There are even a couple generators and water pumps up for auction here.
Dean Lowry, the man in charge of the auction, is too busy to chat.
“Get one of my business cards,” he says, before rushing out the door of the trailer.
Just then, a strange rhythmic mumbling begins to float through the air.
The distinct twang of an auctioneer is blasting over the intercom.
Behind the registration trailer, the auction is underway in a big blue garage.
A couple women are selling hot dogs just outside a door where men are filing in and out.
Inside, rows of men are sitting patiently with small orange and white sheets of paper, ready to put up their bids.
There are two men standing on elevated platforms in the front of the room near a projection screen, waving their arms in the direction of the bidders.
And at the far side of the room, the auctioneer is calling out the bids from the back of a white pickup, speaking at an almost indecipherable speed.
Though the room is composed, the mood is tense and exciting.
The post-apocalyptic industrial nightmare outside is now a distant memory.
Here, the ancient ritual of auctioneering is very much alive.
Close your eyes, and instead of pictures of machines hitting the screen, you can see horses, pigs or cows being paraded by for purchase.
“Let’s get into the pickups boys,” says the auctioneer. “This is a 1985 Ford.”
The truck flashes up on the screen and once the auctioneer’s rambling starts, the bids begin flying.
“Nine hundred and fifty dollars, going for $950, $950, $950, sold!

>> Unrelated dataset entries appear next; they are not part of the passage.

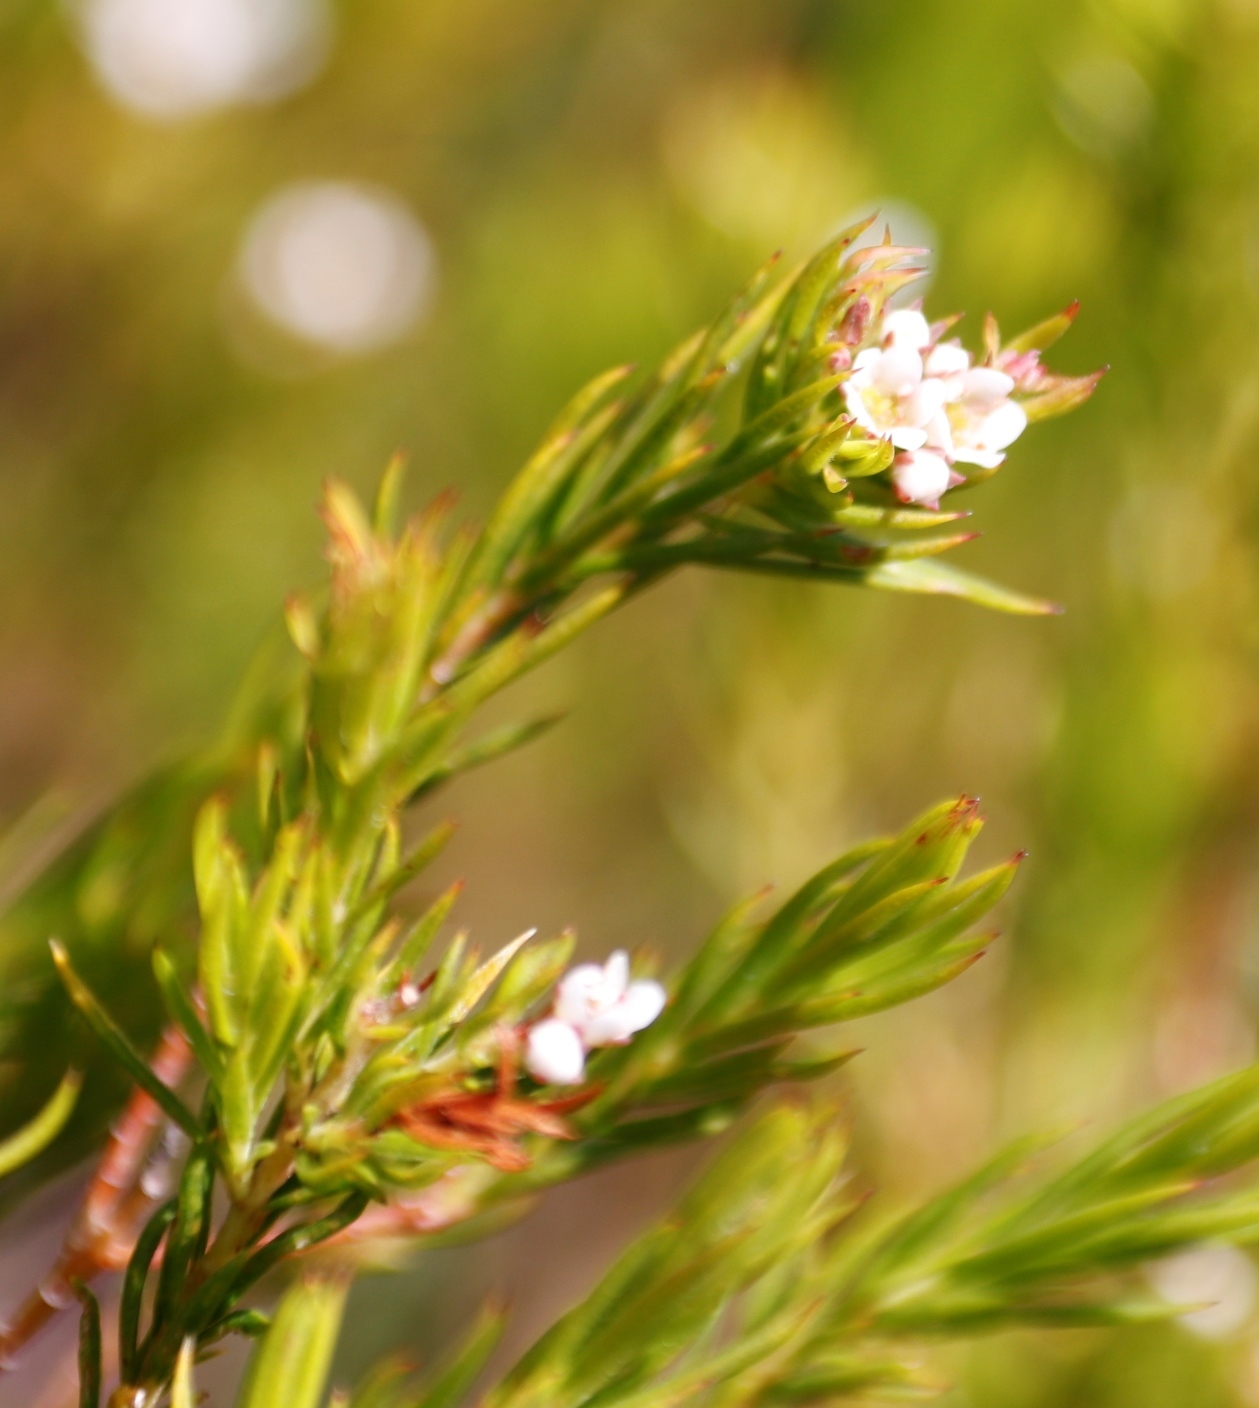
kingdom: Plantae
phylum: Tracheophyta
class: Magnoliopsida
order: Sapindales
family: Rutaceae
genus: Diosma
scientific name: Diosma hirsuta
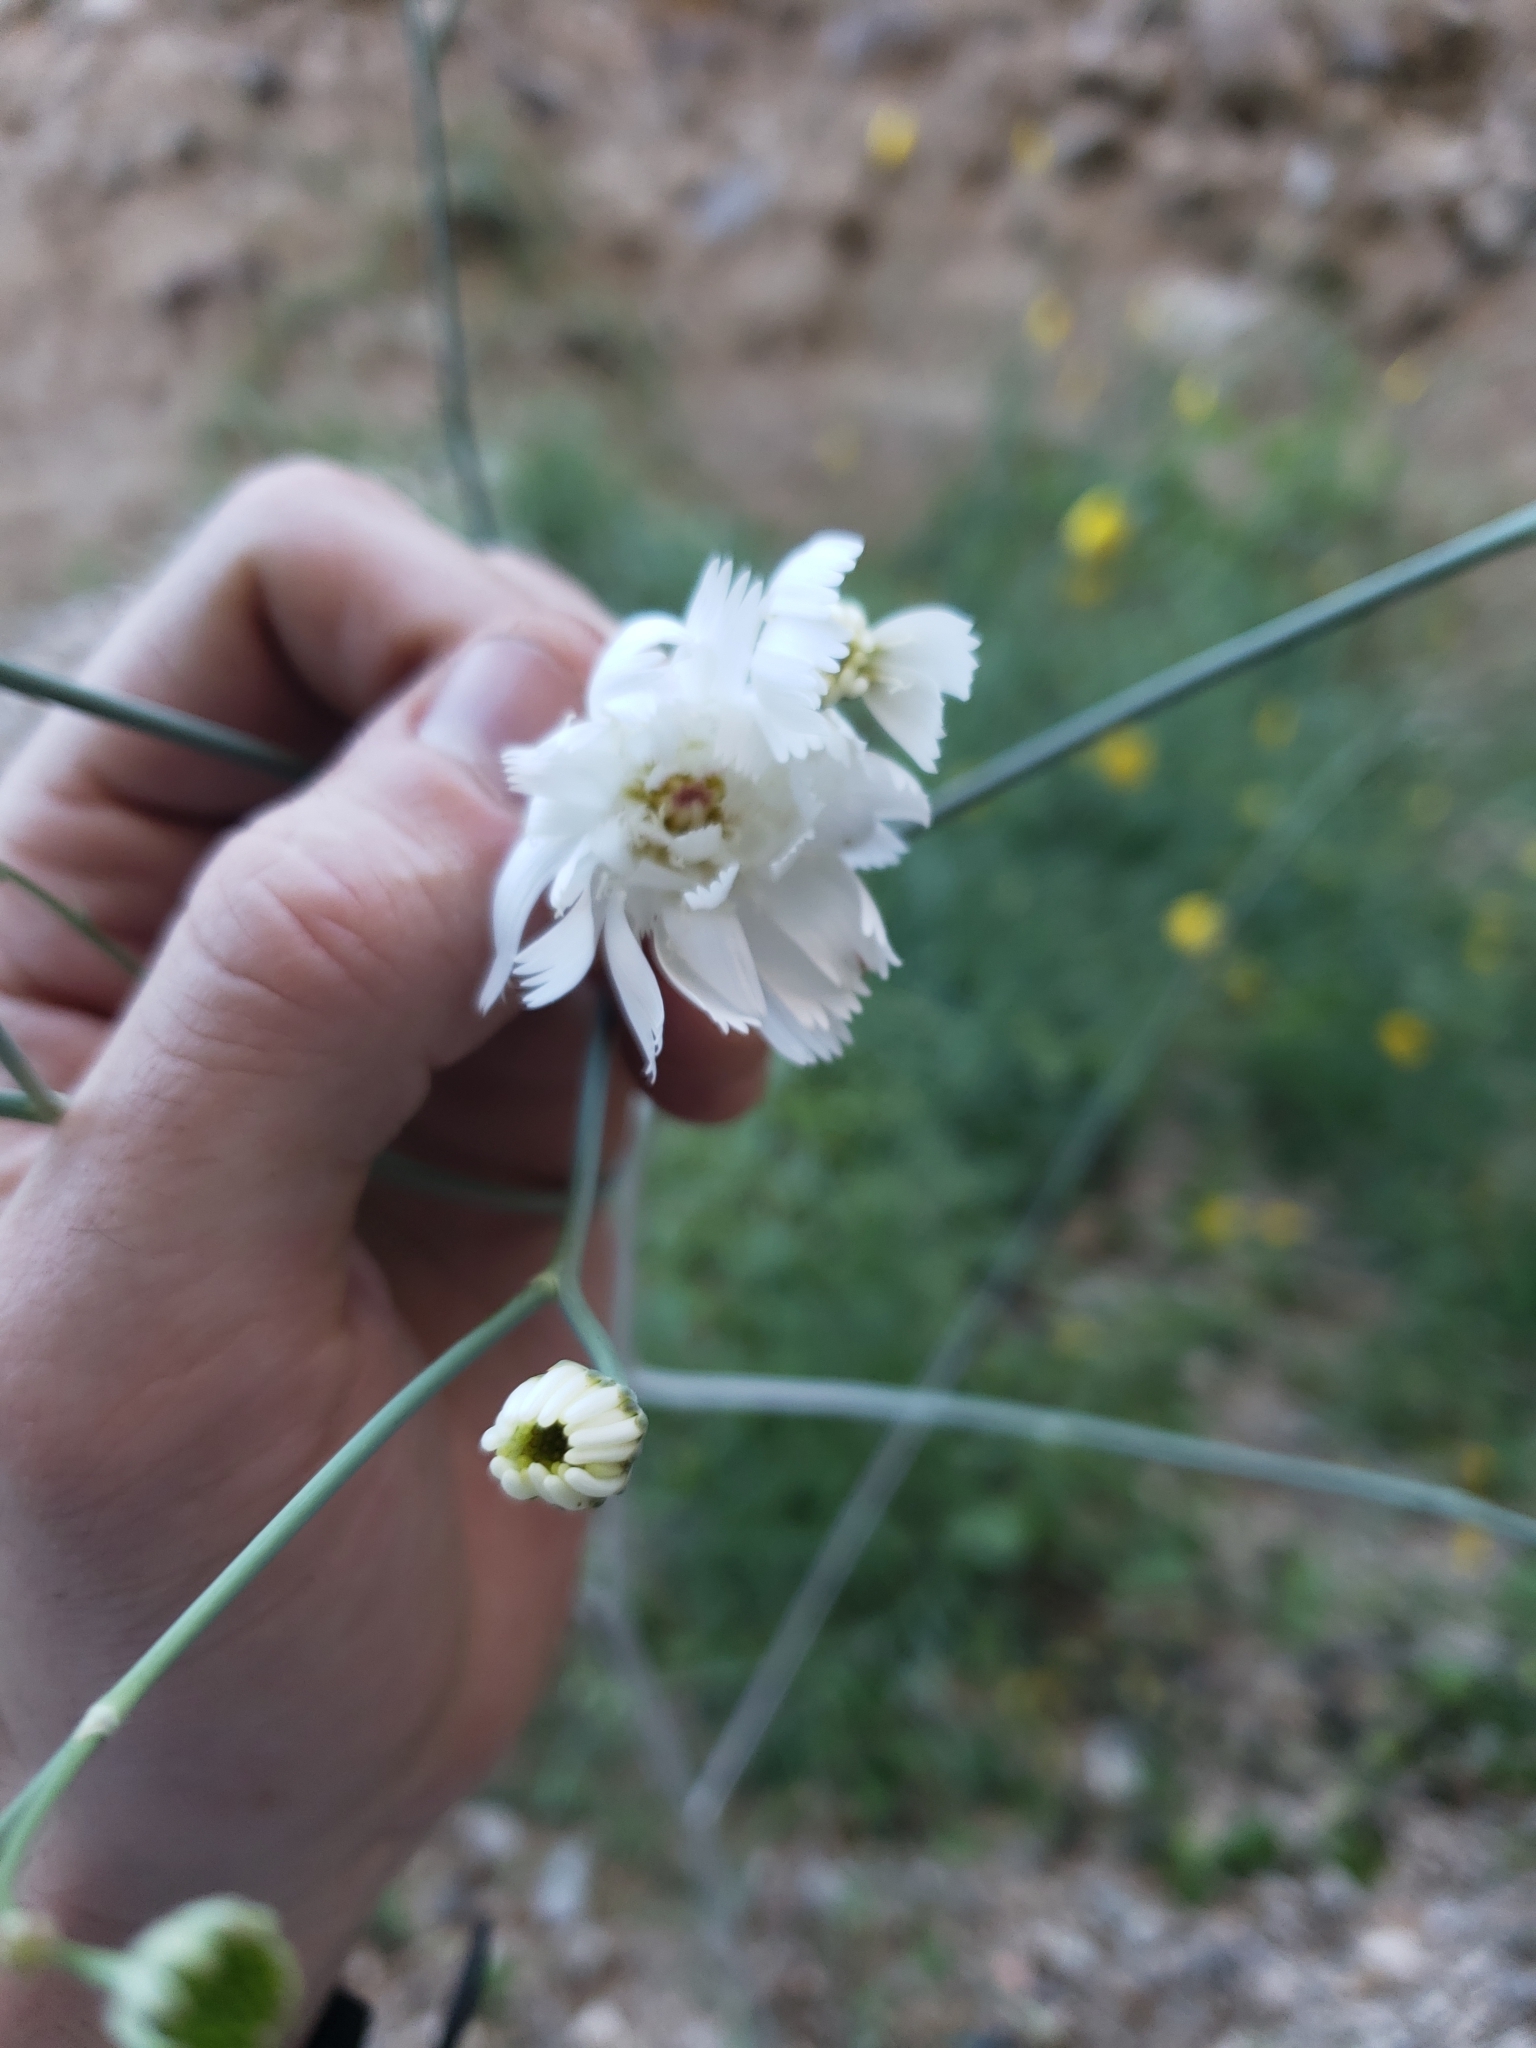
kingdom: Plantae
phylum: Tracheophyta
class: Magnoliopsida
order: Asterales
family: Asteraceae
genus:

For $900,” says the auctioneer.
After the pickups come the mid-sized trucks.
Another vintage from the 1980s sells for $5,950.
“That one’s going to the internet,” says the auctioneer.
Underneath the projected picture of the screen, a stream of online bids float by.
Around 28 per cent of the bids will be won over the internet today.
One man sitting in the crowd is looking at truck models on his Blackberry.
He’s sitting beside a man in a rodeo championship bomber jacket.
The man behind him, clearly experienced at the auction gig, has cotton balls in his ears to mute the auctioneer’s high-pitched yelling.
Ritchie’s auctions are unreserved, so everything is being sold today.
Later, the company wouldn’t say the total amount sold, but it was a multimillion dollar auction, said Kim Schulz, a company spokesperson.
And there were over 400 bidders registered, she said.
The highest bid went to a 2002 Caterpillar D11 Crawler tractor that sold for $475,000.
At a local bar later that night, a man who drove all the way from Oregon for the auction complains that the deals weren’t anything special.
Around 35 per cent of the machines were sold to businesses outside the Yukon.
“I got a few things,” says the man at the bar.
“But it’s getting it out of here that costs money.”